Dorian was so fortunate as to meet the flame-haired Captain almost face to face, and easily fell into step with him at the head of the march. Humphrey Pump walked on the other side, with the celebrated cask suspended round his neck by something resembling braces, as if it were a drum. Mr. Wimpole had himself taken the opportunity of his brief estrangement to carry the cheese somewhat more easily in a very large, loose, waterproof knapsack on his shoulders. The effect in both cases was to suggest dreadful deformities in two persons who happened to be exceptionally cleanly built. The Captain, who seemed to be in tearing and towering spirits, gained great pleasure from this. But Dorian had his sources of amusement too.
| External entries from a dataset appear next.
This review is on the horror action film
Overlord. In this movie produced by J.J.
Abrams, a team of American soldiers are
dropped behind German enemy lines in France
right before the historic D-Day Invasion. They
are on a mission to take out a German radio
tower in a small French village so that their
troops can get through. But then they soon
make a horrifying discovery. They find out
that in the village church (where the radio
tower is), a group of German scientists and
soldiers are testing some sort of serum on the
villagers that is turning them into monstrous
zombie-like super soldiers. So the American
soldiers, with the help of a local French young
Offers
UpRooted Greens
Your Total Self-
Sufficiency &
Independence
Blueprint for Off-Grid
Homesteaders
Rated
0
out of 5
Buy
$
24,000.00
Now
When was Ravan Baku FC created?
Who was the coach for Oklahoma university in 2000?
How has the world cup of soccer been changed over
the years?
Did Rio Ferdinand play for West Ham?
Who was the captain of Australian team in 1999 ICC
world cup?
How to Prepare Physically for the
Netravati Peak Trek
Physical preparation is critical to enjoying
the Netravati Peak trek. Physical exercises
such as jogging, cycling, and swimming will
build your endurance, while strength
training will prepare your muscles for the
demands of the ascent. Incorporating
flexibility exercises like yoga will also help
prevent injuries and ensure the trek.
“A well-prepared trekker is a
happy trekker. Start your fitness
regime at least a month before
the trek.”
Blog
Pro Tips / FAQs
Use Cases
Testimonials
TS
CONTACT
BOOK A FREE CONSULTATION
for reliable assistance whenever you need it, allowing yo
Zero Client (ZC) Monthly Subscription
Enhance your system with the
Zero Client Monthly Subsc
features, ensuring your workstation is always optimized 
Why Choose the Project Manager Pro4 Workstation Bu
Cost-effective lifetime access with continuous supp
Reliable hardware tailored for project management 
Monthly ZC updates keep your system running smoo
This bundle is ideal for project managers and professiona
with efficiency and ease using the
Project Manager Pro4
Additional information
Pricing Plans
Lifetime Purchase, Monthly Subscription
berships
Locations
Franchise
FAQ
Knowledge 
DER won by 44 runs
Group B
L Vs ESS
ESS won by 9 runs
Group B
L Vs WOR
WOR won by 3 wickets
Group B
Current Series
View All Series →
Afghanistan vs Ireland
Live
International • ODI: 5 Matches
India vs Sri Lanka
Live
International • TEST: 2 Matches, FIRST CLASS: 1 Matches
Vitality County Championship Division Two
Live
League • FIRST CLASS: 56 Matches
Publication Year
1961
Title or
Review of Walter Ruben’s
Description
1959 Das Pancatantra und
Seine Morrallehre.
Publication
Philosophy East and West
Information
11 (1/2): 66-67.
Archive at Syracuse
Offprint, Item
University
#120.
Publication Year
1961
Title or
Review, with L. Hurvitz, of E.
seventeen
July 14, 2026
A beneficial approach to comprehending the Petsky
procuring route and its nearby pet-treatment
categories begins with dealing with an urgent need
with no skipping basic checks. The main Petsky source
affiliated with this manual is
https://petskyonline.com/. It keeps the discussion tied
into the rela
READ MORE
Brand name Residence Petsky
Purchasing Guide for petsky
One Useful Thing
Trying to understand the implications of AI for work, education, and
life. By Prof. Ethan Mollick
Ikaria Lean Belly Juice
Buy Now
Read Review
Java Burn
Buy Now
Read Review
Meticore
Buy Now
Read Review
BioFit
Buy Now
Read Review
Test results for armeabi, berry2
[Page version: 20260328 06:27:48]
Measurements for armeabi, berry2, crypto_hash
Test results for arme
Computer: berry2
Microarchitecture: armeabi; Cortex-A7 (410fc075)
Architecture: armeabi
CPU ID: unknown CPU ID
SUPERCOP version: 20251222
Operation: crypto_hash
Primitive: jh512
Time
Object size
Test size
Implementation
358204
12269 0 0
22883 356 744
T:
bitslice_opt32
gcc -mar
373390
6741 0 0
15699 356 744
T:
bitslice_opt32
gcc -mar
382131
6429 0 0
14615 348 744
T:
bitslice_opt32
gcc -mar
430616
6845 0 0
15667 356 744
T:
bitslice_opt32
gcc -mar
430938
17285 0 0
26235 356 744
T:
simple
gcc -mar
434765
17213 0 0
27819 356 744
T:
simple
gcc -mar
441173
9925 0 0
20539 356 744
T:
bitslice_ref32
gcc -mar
“What have you been doing with yourselves since you lost my judicious guidance?” he asked, laughing, “and why are parts of you a dull review and parts of you a fancy dress ball? What have you been up to?”

“We’ve been shopping,” said Mr. Patrick Dalroy, with some pride. “We are country cousins. I know all about shopping; let us see, what are the phrases about it? Look at those rifles now! We got them quite at a bargain. We went to all the best gunsmiths in London, and we didn’t pay much. In fact, we didn’t pay anything. That’s what is called a bargain, isn’t it? Surely, I’ve seen in those things they send to ladies something about ‘giving them away.’ Then we went to a remnant sale. At least, it was a remnant sale when we left. And we bought that piece of stuff we’ve tied round the sign. Surely, it must be what ladies called chiffon?”

Dorian lifted his eyes and perceived that a very coarse strip of red rag, possibly collected from a dust bin, had been tied round the wooden sign-post by way of a red flag of revolution.

“Not what ladies call chiffon?” inquired the Captain with anxiety. “Well, anyhow, it is what chiffoniers call it. But as I’m going to call on a lady shortly, I’ll try to remember the distinction.”

“Is your shopping over, may I ask?” asked Mr. Wimpole.

“All but one thing,” answered the other. “I must find a music shop–you know what I mean. Place where they sell pianos and things of that sort.”

“Look here,” said Dorian, “this cheese is pretty heavy as it is. Have I got to carry a piano, too?”

“You misunderstand me,” said the Captain, calmly. And as he had never thought of music shops until his eye had caught one an instant before, he darted into the doorway. Returning almost immediately with a long parcel under his arm, he resumed the conversation.

“Did you go anywhere else,” asked Dorian, “except to shops?”

“Anywhere else!” cried Patrick, indignantly, “haven’t you got any country cousins? Of course we went to all the right places. We went to the Houses of Parliament. But Parliament isn’t sitting; so there are no eggs of the quality suitable for elections. We went to the Tower of London–you can’t tire country cousins like us. We took away some curiosities of steel and iron. We even took away the halberds from the Beef-eaters. We pointed out that for the purpose of eating beef (their only avowed public object) knives and forks had always been found more convenient. To tell the truth, they seemed rather relieved to be relieved of them.”

“And may I ask,” said the other with a smile, “where you are off to now?”